Please set down the lines of the listing exactly, from its first line to the line with "Lyka is an Australian", leaving the pictures out.

● **Given records**:
_ _ _ _

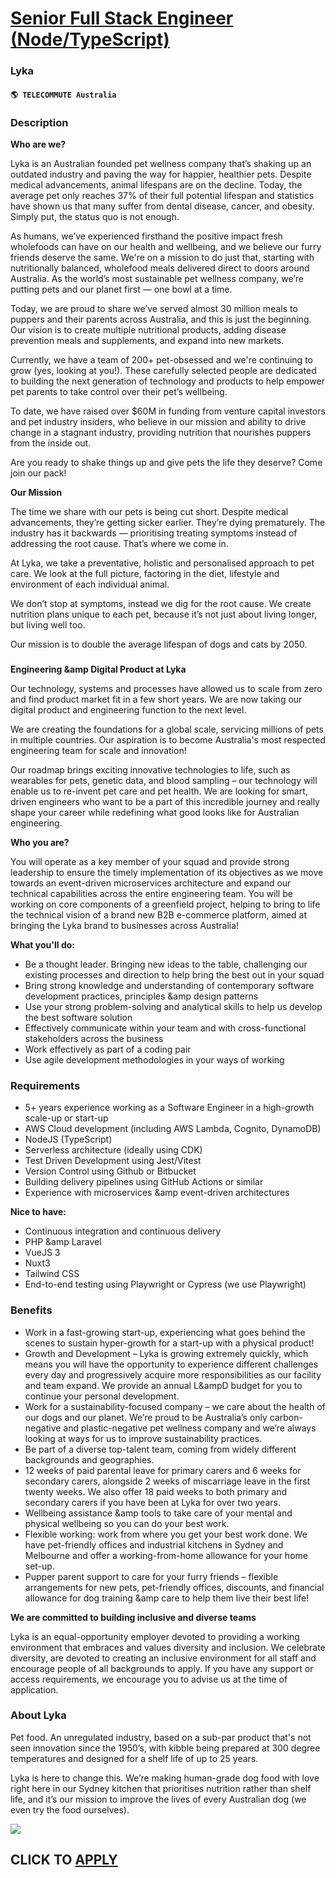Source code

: # [Senior Full Stack Engineer (Node/TypeScript)](https://www.remotewlb.com/apply/senior-full-stack-engineer-node-typescript)  
### Lyka  
#### `🌎 TELECOMMUTE Australia`  

### **Description**

 **Who are we?**

Lyka is an Australian founded pet wellness company that’s shaking up an outdated industry and paving the way for happier, healthier pets. Despite medical advancements, animal lifespans are on the decline. Today, the average pet only reaches 37% of their full potential lifespan and statistics have shown us that many suffer from dental disease, cancer, and obesity. Simply put, the status quo is not enough.

As humans, we’ve experienced firsthand the positive impact fresh wholefoods can have on our health and wellbeing, and we believe our furry friends deserve the same. We're on a mission to do just that, starting with nutritionally balanced, wholefood meals delivered direct to doors around Australia. As the world’s most sustainable pet wellness company, we’re putting pets and our planet first — one bowl at a time.

Today, we are proud to share we’ve served almost 30 million meals to puppers and their parents across Australia, and this is just the beginning. Our vision is to create multiple nutritional products, adding disease prevention meals and supplements, and expand into new markets.

Currently, we have a team of 200+ pet-obsessed and we're continuing to grow (yes, looking at you!). These carefully selected people are dedicated to building the next generation of technology and products to help empower pet parents to take control over their pet’s wellbeing.

To date, we have raised over $60M in funding from venture capital investors and pet industry insiders, who believe in our mission and ability to drive change in a stagnant industry, providing nutrition that nourishes puppers from the inside out.

Are you ready to shake things up and give pets the life they deserve? Come join our pack!

 **Our Mission**

The time we share with our pets is being cut short. Despite medical advancements, they’re getting sicker earlier. They’re dying prematurely. The industry has it backwards — prioritising treating symptoms instead of addressing the root cause. That’s where we come in.

At Lyka, we take a preventative, holistic and personalised approach to pet care. We look at the full picture, factoring in the diet, lifestyle and environment of each individual animal.

We don’t stop at symptoms, instead we dig for the root cause. We create nutrition plans unique to each pet, because it’s not just about living longer, but living well too.

Our mission is to double the average lifespan of dogs and cats by 2050.

###

 **Engineering &amp Digital Product at Lyka**

Our technology, systems and processes have allowed us to scale from zero and find product market fit in a few short years. We are now taking our digital product and engineering function to the next level.

We are creating the foundations for a global scale, servicing millions of pets in multiple countries. Our aspiration is to become Australia's most respected engineering team for scale and innovation!

Our roadmap brings exciting innovative technologies to life, such as wearables for pets, genetic data, and blood sampling – our technology will enable us to re-invent pet care and pet health. We are looking for smart, driven engineers who want to be a part of this incredible journey and really shape your career while redefining what good looks like for Australian engineering.

 **Who you are?**

You will operate as a key member of your squad and provide strong leadership to ensure the timely implementation of its objectives as we move towards an event-driven microservices architecture and expand our technical capabilities across the entire engineering team. You will be working on core components of a greenfield project, helping to bring to life the technical vision of a brand new B2B e-commerce platform, aimed at bringing the Lyka brand to businesses across Australia!  

 **What you'll do:**

  * Be a thought leader. Bringing new ideas to the table, challenging our existing processes and direction to help bring the best out in your squad
  * Bring strong knowledge and understanding of contemporary software development practices, principles &amp design patterns
  * Use your strong problem-solving and analytical skills to help us develop the best software solution 
  * Effectively communicate within your team and with cross-functional stakeholders across the business
  * Work effectively as part of a coding pair 
  * Use agile development methodologies in your ways of working

### **Requirements**

  * 5+ years experience working as a Software Engineer in a high-growth scale-up or start-up
  * AWS Cloud development (including AWS Lambda, Cognito, DynamoDB)
  * NodeJS (TypeScript)
  * Serverless architecture (ideally using CDK)
  * Test Driven Development using Jest/Vitest
  * Version Control using Github or Bitbucket
  * Building delivery pipelines using GitHub Actions or similar
  * Experience with microservices &amp event-driven architectures  

**Nice to have:**

  * Continuous integration and continuous delivery
  * PHP &amp Laravel
  * VueJS 3
  * Nuxt3
  * Tailwind CSS
  * End-to-end testing using Playwright or Cypress (we use Playwright)

### **Benefits**

  * Work in a fast-growing start-up, experiencing what goes behind the scenes to sustain hyper-growth for a start-up with a physical product!
  * Growth and Development – Lyka is growing extremely quickly, which means you will have the opportunity to experience different challenges every day and progressively acquire more responsibilities as our facility and team expand. We provide an annual L&ampD budget for you to continue your personal development.
  * Work for a sustainability-focused company – we care about the health of our dogs and our planet. We’re proud to be Australia’s only carbon-negative and plastic-negative pet wellness company and we’re always looking at ways for us to improve sustainability practices.
  * Be part of a diverse top-talent team, coming from widely different backgrounds and geographies.
  * 12 weeks of paid parental leave for primary carers and 6 weeks for secondary carers, alongside 2 weeks of miscarriage leave in the first twenty weeks. We also offer 18 paid weeks to both primary and secondary carers if you have been at Lyka for over two years.
  * Wellbeing assistance &amp tools to take care of your mental and physical wellbeing so you can do your best work.
  * Flexible working: work from where you get your best work done. We have pet-friendly offices and industrial kitchens in Sydney and Melbourne and offer a working-from-home allowance for your home set-up.
  * Pupper parent support to care for your furry friends – flexible arrangements for new pets, pet-friendly offices, discounts, and financial allowance for dog training &amp care to help them live their best life!

**We are committed to building inclusive and diverse teams**

Lyka is an equal-opportunity employer devoted to providing a working environment that embraces and values diversity and inclusion. We celebrate diversity, are devoted to creating an inclusive environment for all staff and encourage people of all backgrounds to apply. If you have any support or access requirements, we encourage you to advise us at the time of application.

###  **About Lyka**

Pet food. An unregulated industry, based on a sub-par product that's not seen innovation since the 1950’s, with kibble being prepared at 300 degree temperatures and designed for a shelf life of up to 25 years.  
  
Lyka is here to change this. We’re making human-grade dog food with love right here in our Sydney kitchen that prioritises nutrition rather than shelf life, and it’s our mission to improve the lives of every Australian dog (we even try the food ourselves).

  

![](https://workablehr.s3.amazonaws.com/uploads/photos/455260/55e887743b9498412fb815fd02730471.png)  
## CLICK TO [APPLY](https://www.remotewlb.com/apply/senior-full-stack-engineer-node-typescript)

_ _ _ _

● **Answer area**:
Source code

: # [Senior Full Stack Engineer (Node/TypeScript)](https://www.remotewlb.com/apply/senior-full-stack-engineer-node-typescript)  
### Lyka  
#### `🌎 TELECOMMUTE Australia`  

### **Description**

 **Who are we?**

Lyka is an Australian founded pet wellness company that’s shaking up an outdated industry and paving the way for happier, healthier pets. Despite medical advancements, animal lifespans are on the decline. Today, the average pet only reaches 37% of their full potential lifespan and statistics have shown us that many suffer from dental disease, cancer, and obesity. Simply put, the status quo is not enough.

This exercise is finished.